In yesterday's episode, there was a small moment when a character (probably not a "major" one, at least at the moment) goes to the empty house of his wife to get some things for his son in the hospital. In the son's room, there's a "Clone Wars" bedspread, and that caught my attention in a pleased sort of way... although I happened to think beyond that reference, and started remembering.

It's quite possible that "Flashforward" hasn't impressed itself on my consciousness quite as much as the three shows I mentioned at the beginning did, and while I can wonder if all three of them succeeded that way by tapping into awarenesses I'd already had, I had heard of the science fiction novel (by Robert J. Sawyer) the series is based on. However, in the newsmagazine article that gave me that awareness a few years back, there was a little comment that, being set "a few years into the future" instead of "right now" the way the program is, there was a reference in the book to "George Lucas still working on Star Wars." Put that way, it's perfectly prescient. Unfortunately, with my general bruised and isolated defensiveness about Star Wars at that time, I could imagine the reference in the book being presented in a fine pitch of casual contempt, and I never got around to reading the book, just one more of a vast number of things I wound up steering clear of through the conviction that they would make contemptuous references to Star Wars and that would just depress me... (However, just today I read in the paper that the series is shaping up rather differently than the book did: in the book, people saw decades into the future, and the perspective was of scientists rather than FBI agents and hospital doctors, no doubt letting those who read it conclude the show is more "conventional...")
krpalmer: (europa)
When I got my DVD of the Clone Wars movie, I was a little curious in seeing the hard numbers on my DVD player's time display for how it was put together. I'm willing to consider that at least some critics found a reason to be annoyed and at least some people found a reason to stay home because they saw the movie as having been "put together from TV episodes." That thought didn't bother me, although I was perhaps surprised just a little by how the Clone Wars TV series started with new episodes... In any case, after jotting down chapter stop numbers, I found myself wondering if the movie could be indeed be divided into neat quarters, or if its production was just a little more complicated than that would seem to indicate.
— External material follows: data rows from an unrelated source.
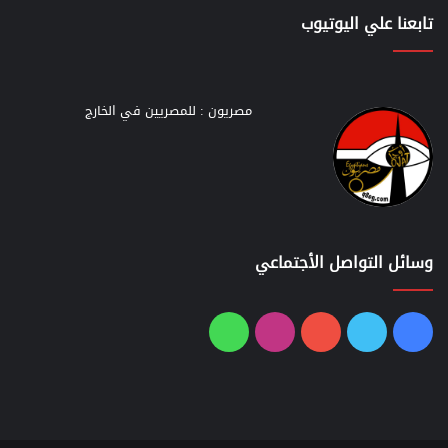
تابعنا علي اليوتيوب
مصريون : للمصريين في الخارج
وسائل التواصل الأجتماعي
فيسبوك
تويتر
يوتيوب
انستقرام
واتساب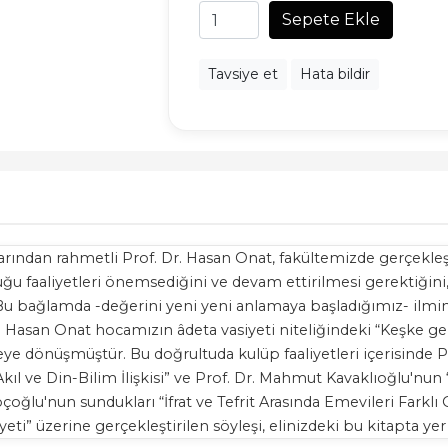
Sepete Ekle
Tavsiye et
Hata bildir
anlarından rahmetli Prof. Dr. Hasan Onat, fakültemizde gerçek
u faaliyetleri önemsediğini ve devam ettirilmesi gerektiğini,
 Bu bağlamda -değerini yeni yeni anlamaya başladığımız- ilmi
r. Hasan Onat hocamızın âdeta vasiyeti niteliğindeki “Keşke g
zifeye dönüşmüştür. Bu doğrultuda kulüp faaliyetleri içerisind
ıl ve Din-Bilim İlişkisi” ve Prof. Dr. Mahmut Kavaklıoğlu'nun 
oçoğlu'nun sundukları “İfrat ve Tefrit Arasında Emevileri Fark
eti” üzerine gerçekleştirilen söyleşi, elinizdeki bu kitapta yer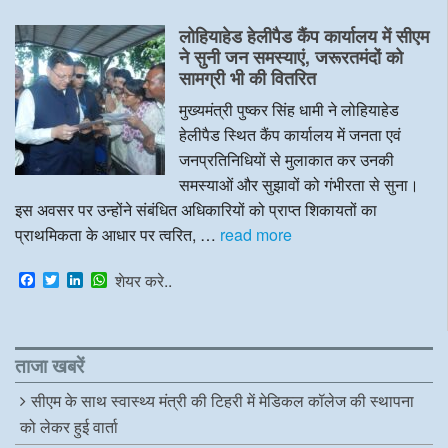
c
i
n
a
e
t
k
t
लोहियाहेड हेलीपैड कैंप कार्यालय में सीएम
b
t
e
s
o
e
d
A
ने सुनी जन समस्याएं, जरूरतमंदों को
o
r
I
p
सामग्री भी की वितरित
k
n
p
मुख्यमंत्री पुष्कर सिंह धामी ने लोहियाहेड
हेलीपैड स्थित कैंप कार्यालय में जनता एवं
जनप्रतिनिधियों से मुलाकात कर उनकी
समस्याओं और सुझावों को गंभीरता से सुना।
इस अवसर पर उन्होंने संबंधित अधिकारियों को प्राप्त शिकायतों का
प्राथमिकता के आधार पर त्वरित, …
read more
F
T
L
W
शेयर करे..
a
w
i
h
c
i
n
a
e
t
k
t
b
t
e
s
o
e
d
A
ताजा खबरें
o
r
I
p
k
n
p
सीएम के साथ स्वास्थ्य मंत्री की टिहरी में मेडिकल कॉलेज की स्थापना
को लेकर हुई वार्ता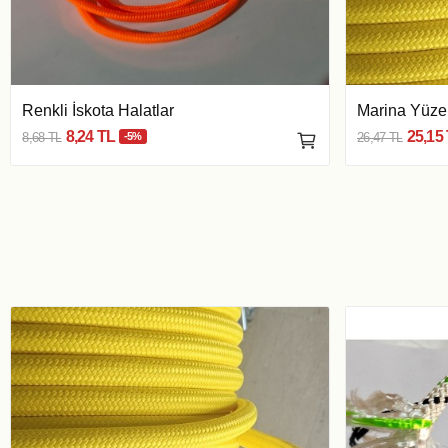
Renkli İskota Halatlar
Marina Yüzen
8,24 TL
25,15
8,68 TL
-5%
26,47 TL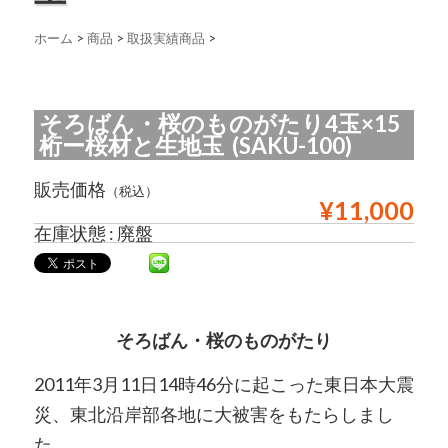
ホーム
>
商品
>
取扱実績商品
>
そろばん・桜のものがたり4玉×15
桁ー桜材と生地玉 (SAKU-100)
販売価格
（税込）
¥11,000
在庫状態 : 廃盤
そろばん・桜のものがたり
2011年3月11日14時46分に起こった東日本大震
災、東北沿岸部各地に大被害をもたらしまし
た。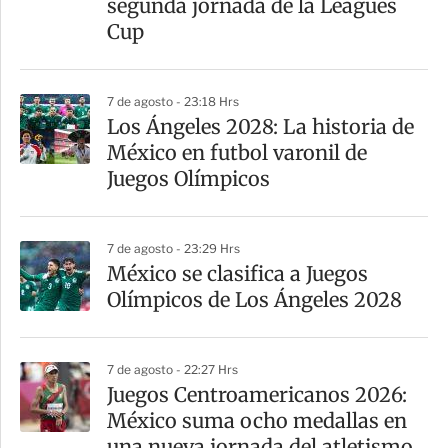
segunda jornada de la Leagues
i
Cup
r
7 de agosto - 23:18 Hrs
Los Ángeles 2028: La historia de
México en futbol varonil de
Juegos Olímpicos
7 de agosto - 23:29 Hrs
México se clasifica a Juegos
Olímpicos de Los Ángeles 2028
7 de agosto - 22:27 Hrs
Juegos Centroamericanos 2026:
México suma ocho medallas en
una nueva jornada del atletismo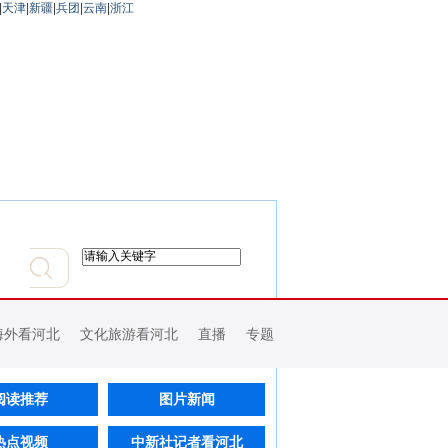
|
天津
|
新疆
|
兵团
|
云南
|
浙江
海外看河北
文化旅游看河北
直播
专题
阅读推荐
图片新闻
热点视频
中新社记者看河北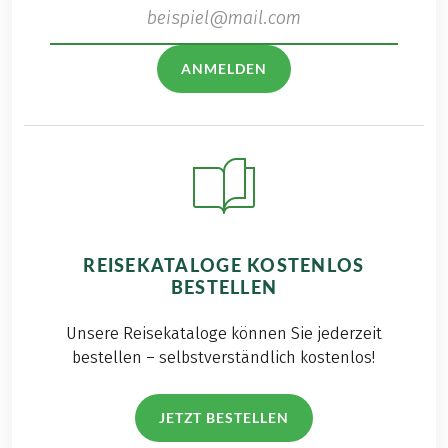
ANMELDEN
REISEKATALOGE KOSTENLOS
BESTELLEN
Unsere Reisekataloge können Sie jederzeit
bestellen – selbstverständlich kostenlos!
JETZT BESTELLEN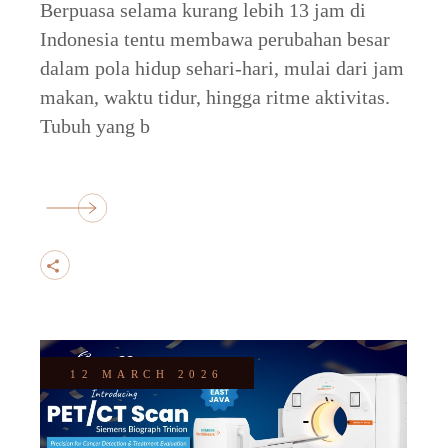
Berpuasa selama kurang lebih 13 jam di
Indonesia tentu membawa perubahan besar
dalam pola hidup sehari-hari, mulai dari jam
makan, waktu tidur, hingga ritme aktivitas.
Tubuh yang b
12 MARCH 2026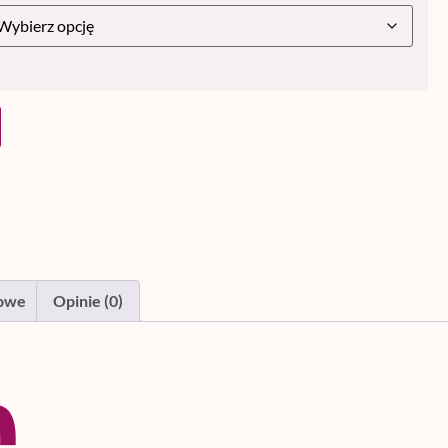
kowe
Opinie (0)
s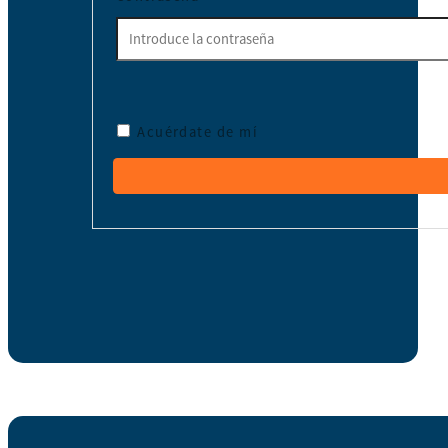
Acuérdate de mí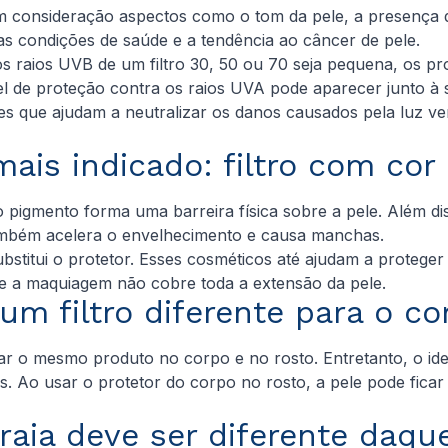
 em consideração aspectos como o tom da pele, a presença
 as condições de saúde e a tendência ao câncer de pele.
os raios UVB de um filtro 30, 50 ou 70 seja pequena, os
l de proteção contra os raios UVA pode aparecer junto à
tes que ajudam a neutralizar os danos causados pela luz 
mais indicado: filtro com co
pigmento forma uma barreira física sobre a pele. Além dis
 também acelera o envelhecimento e causa manchas.
titui o protetor. Esses cosméticos até ajudam a proteger
que a maquiagem não cobre toda a extensão da pele.
 um filtro diferente para o co
r o mesmo produto no corpo e no rosto. Entretanto, o idea
. Ao usar o protetor do corpo no rosto, a pele pode fica
raia deve ser diferente daque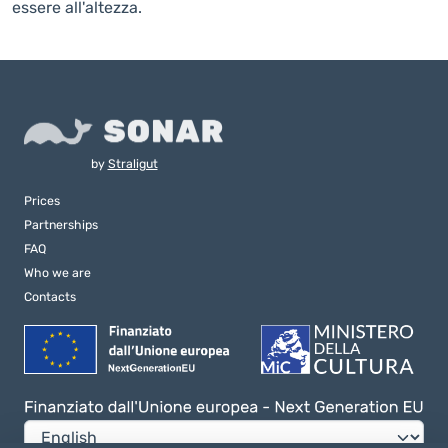
essere all'altezza.
by
Straligut
Prices
Partnerships
FAQ
Who we are
Contacts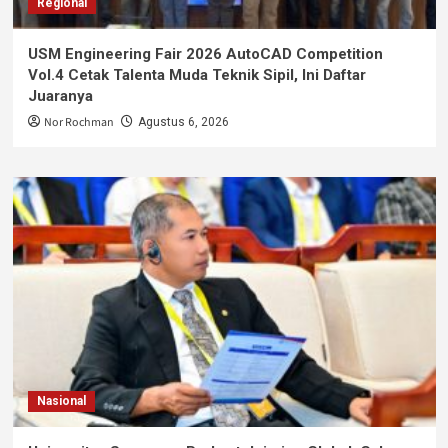
Regional
USM Engineering Fair 2026 AutoCAD Competition
Vol.4 Cetak Talenta Muda Teknik Sipil, Ini Daftar
Juaranya
Nor Rochman
Agustus 6, 2026
Nasional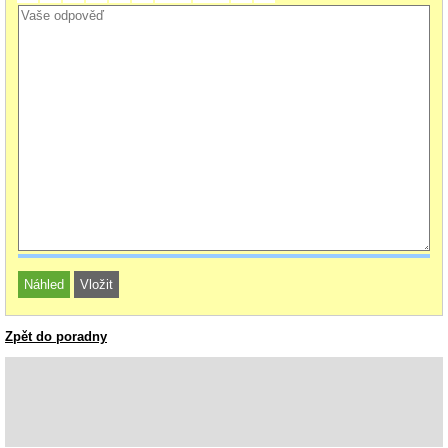
Zpět do poradny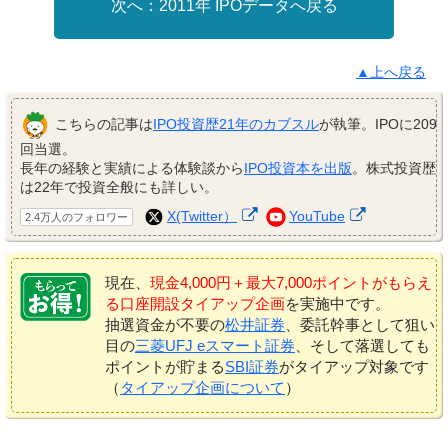
2011年 IPOデータへ戻る
▲上へ戻る
こちらの記事は
IPO投資歴21年のカブスル
が執筆。IPOに209
回当選。
長年の経験と実績による体験談から
IPO投資本を出版
。株式投資歴
は22年で投資全般にも詳しい。
X(Twitter）
YouTube
2.4万人のフォロワー
現在、
現金4,000円＋最大7,000ポイントがもらえ
る口座開設タイアップ企画
を実施中です。
抽選資金が不要の
松井証券
、委託幹事として狙い
目の
三菱UFJ eスマート証券
、そして落選しても
ポイントが貯まる
SBI証券
がタイアップ対象です
（
タイアップ企画について
）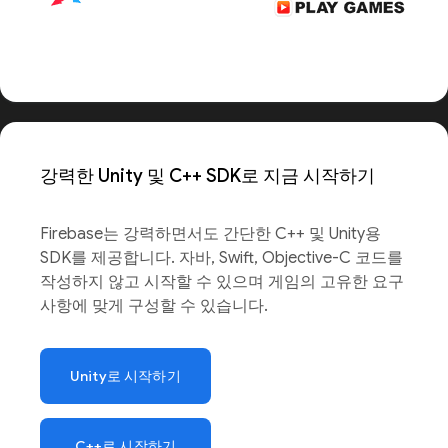
강력한 Unity 및 C++ SDK로 지금 시작하기
Firebase는 강력하면서도 간단한 C++ 및 Unity용
SDK를 제공합니다. 자바, Swift, Objective-C 코드를
작성하지 않고 시작할 수 있으며 게임의 고유한 요구
사항에 맞게 구성할 수 있습니다.
Unity로 시작하기
C++로 시작하기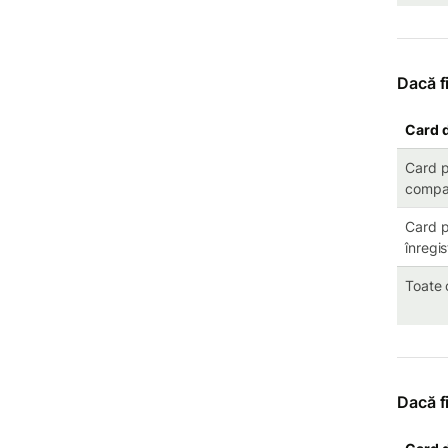
Dacă f
Card d
Card pe
compa
Card pe
înregi
Toate 
Dacă f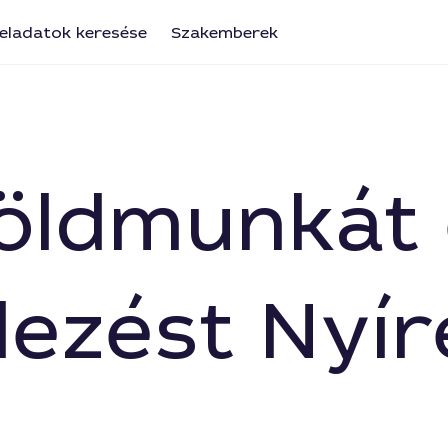
eladatok keresése
Szakemberek
földmunkát
dezést Nyí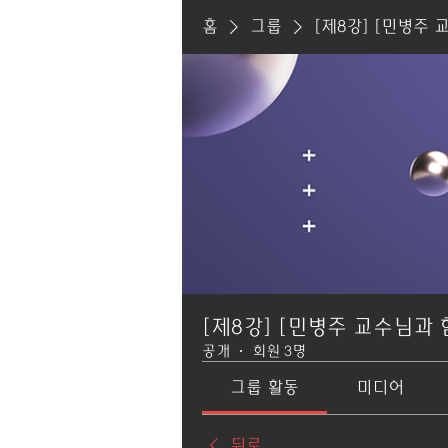
홈
그룹
[제8강] [민병주 
[제8강] [민병주 교수님과 
공개
·
회원 3명
그룹 활동
미디어
뒤로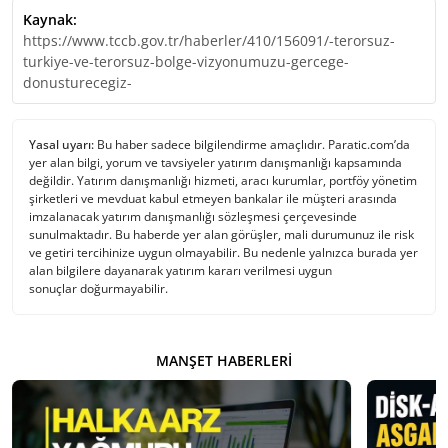
Kaynak:
https://www.tccb.gov.tr/haberler/410/156091/-terorsuz-
turkiye-ve-terorsuz-bolge-vizyonumuzu-gercege-
donusturecegiz-
Yasal uyarı:
Bu haber sadece bilgilendirme amaçlıdır. Paratic.com’da
yer alan bilgi, yorum ve tavsiyeler yatırım danışmanlığı kapsamında
değildir. Yatırım danışmanlığı hizmeti, aracı kurumlar, portföy yönetim
şirketleri ve mevduat kabul etmeyen bankalar ile müşteri arasında
imzalanacak yatırım danışmanlığı sözleşmesi çerçevesinde
sunulmaktadır. Bu haberde yer alan görüşler, mali durumunuz ile risk
ve getiri tercihinize uygun olmayabilir. Bu nedenle yalnızca burada yer
alan bilgilere dayanarak yatırım kararı verilmesi uygun
sonuçlar doğurmayabilir.
MANŞET HABERLERI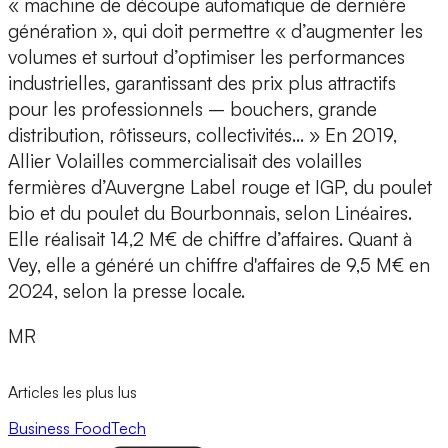
« machine de découpe automatique de dernière
génération », qui doit permettre « d’augmenter les
volumes et surtout d’optimiser les performances
industrielles, garantissant des prix plus attractifs
pour les professionnels – bouchers, grande
distribution, rôtisseurs, collectivités... » En 2019,
Allier Volailles commercialisait des volailles
fermières d’Auvergne Label rouge et IGP, du poulet
bio et du poulet du Bourbonnais, selon Linéaires.
Elle réalisait 14,2 M€ de chiffre d’affaires. Quant à
Vey, elle a généré un chiffre d'affaires de 9,5 M€ en
2024, selon la presse locale.
MR
Articles les plus lus
Business
FoodTech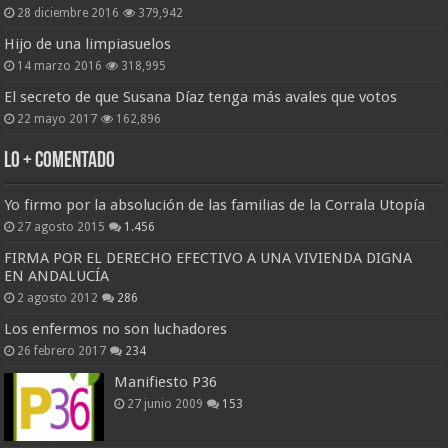
28 diciembre 2016
379,942
Hijo de una limpiasuelos
14 marzo 2016
318,995
El secreto de que Susana Díaz tenga más avales que votos
22 mayo 2017
162,896
Lo + Comentado
Yo firmo por la absolución de las familias de la Corrala Utopía
27 agosto 2015
1.456
FIRMA POR EL DERECHO EFECTIVO A UNA VIVIENDA DIGNA
EN ANDALUCÍA
2 agosto 2012
286
Los enfermos no son luchadores
26 febrero 2017
234
Manifiesto P36
27 junio 2009
153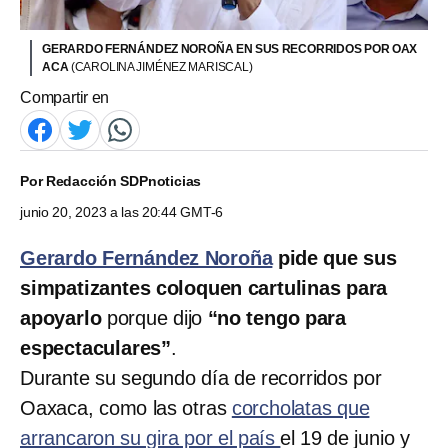
GERARDO FERNÁNDEZ NOROÑA EN SUS RECORRIDOS POR OAX
ACA
(CAROLINA JIMÉNEZ MARISCAL)
Compartir en
Por
Redacción SDPnoticias
junio 20, 2023 a las 20:44 GMT-6
Gerardo Fernández Noroña
pide que sus
simpatizantes coloquen cartulinas para
apoyarlo
porque dijo
“no tengo para
espectaculares”
.
Durante su segundo día de recorridos por
Oaxaca, como las otras
corcholatas que
arrancaron su gira por el país
el 19 de junio y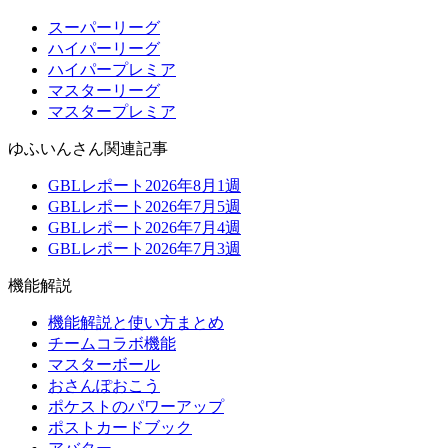
スーパーリーグ
ハイパーリーグ
ハイパープレミア
マスターリーグ
マスタープレミア
ゆふいんさん関連記事
GBLレポート2026年8月1週
GBLレポート2026年7月5週
GBLレポート2026年7月4週
GBLレポート2026年7月3週
機能解説
機能解説と使い方まとめ
チームコラボ機能
マスターボール
おさんぽおこう
ポケストのパワーアップ
ポストカードブック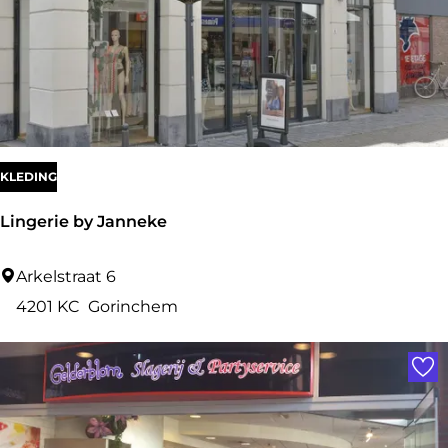
t
T
H
o
o
o
m
r
e
KLEDING
Lingerie by Janneke
L
Arkelstraat 6
i
4201 KC
Gorinchem
n
Voe
g
e
r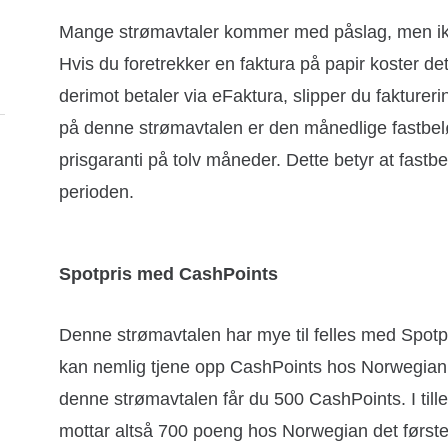
Mange strømavtaler kommer med påslag, men ikke
Hvis du foretrekker en faktura på papir koster d
derimot betaler via eFaktura, slipper du fakturer
på denne strømavtalen er den månedlige fastbel
prisgaranti på tolv måneder. Dette betyr at fastb
perioden.
Spotpris med CashPoints
Denne strømavtalen har mye til felles med Spotpr
kan nemlig tjene opp CashPoints hos Norwegian m
denne strømavtalen får du 500 CashPoints. I till
mottar altså 700 poeng hos Norwegian det første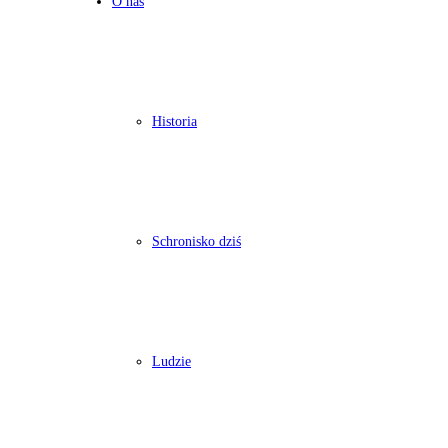
O nas
Historia
Schronisko dziś
Ludzie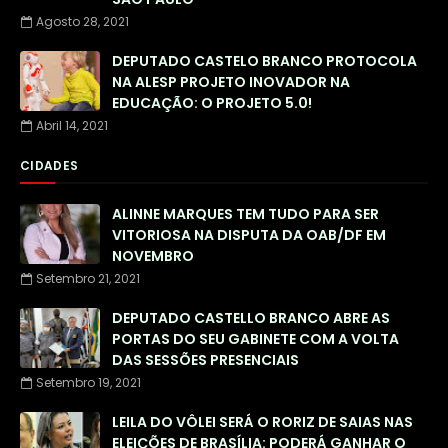
Agosto 28, 2021
DEPUTADO CASTELO BRANCO PROTOCOLA
NA ALESP PROJETO INOVADOR NA
EDUCAÇÃO: O PROJETO 5.0!
Abril 14, 2021
CIDADES
ALINNE MARQUES TEM TUDO PARA SER
VITORIOSA NA DISPUTA DA OAB/DF EM
NOVEMBRO
Setembro 21, 2021
DEPUTADO CASTELLO BRANCO ABRE AS
PORTAS DO SEU GABINETE COM A VOLTA
DAS SESSÕES PRESENCIAIS
Setembro 19, 2021
LEILA DO VÔLEI SERÁ O RORIZ DE SAIAS NAS
ELEIÇÕES DE BRASÍLIA: PODERÁ GANHAR O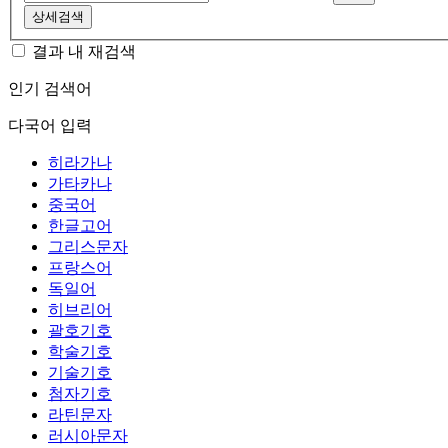
상세검색
결과 내 재검색
인기 검색어
다국어 입력
히라가나
가타카나
중국어
한글고어
그리스문자
프랑스어
독일어
히브리어
괄호기호
학술기호
기술기호
첨자기호
라틴문자
러시아문자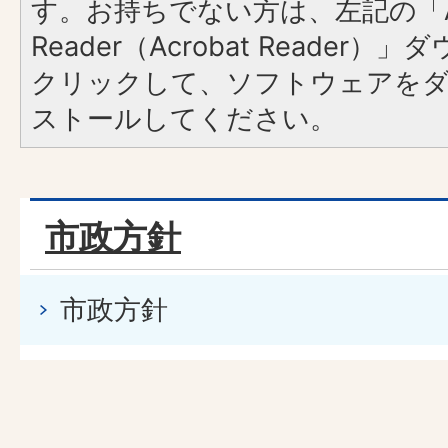
す。お持ちでない方は、左記の「A
Reader（Acrobat Reader
クリックして、ソフトウェアを
ストールしてください。
市政方針
市政方針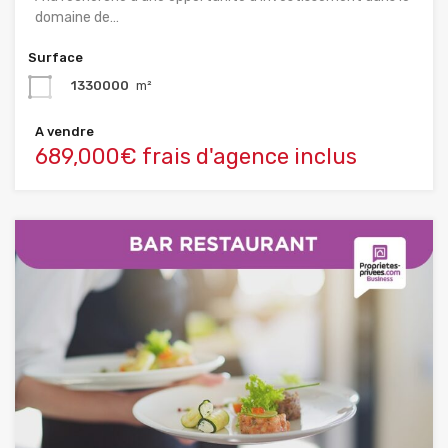
domaine de…
Surface
1330000
m²
A vendre
689,000€ frais d'agence inclus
The "first part" of the movie, obviously enough, is set on its first world and involves Ahsoka establishing herself as Anakin's padawan, but it's a few minutes longer than the twenty-two minutes a "half-hour" television episode runs nowadays once you've taken out the commercials and the end credits. I thought of the "middle half" of the movie not so much one extended chunk as two parts itself, the first including the "vertical battle" as its set-piece and the second involving Ventress's counter-assault on our heroes, but even there I can guess at dividing points to make it a little less than half the movie's length and the first part of it shorter than the second. The last part of the movie, of course, is set on Tatooine and is just a shade longer than a television episode would be. All of this, of course, probably means next to nothing in the end, but it's a little interesting to play with numbers all the same.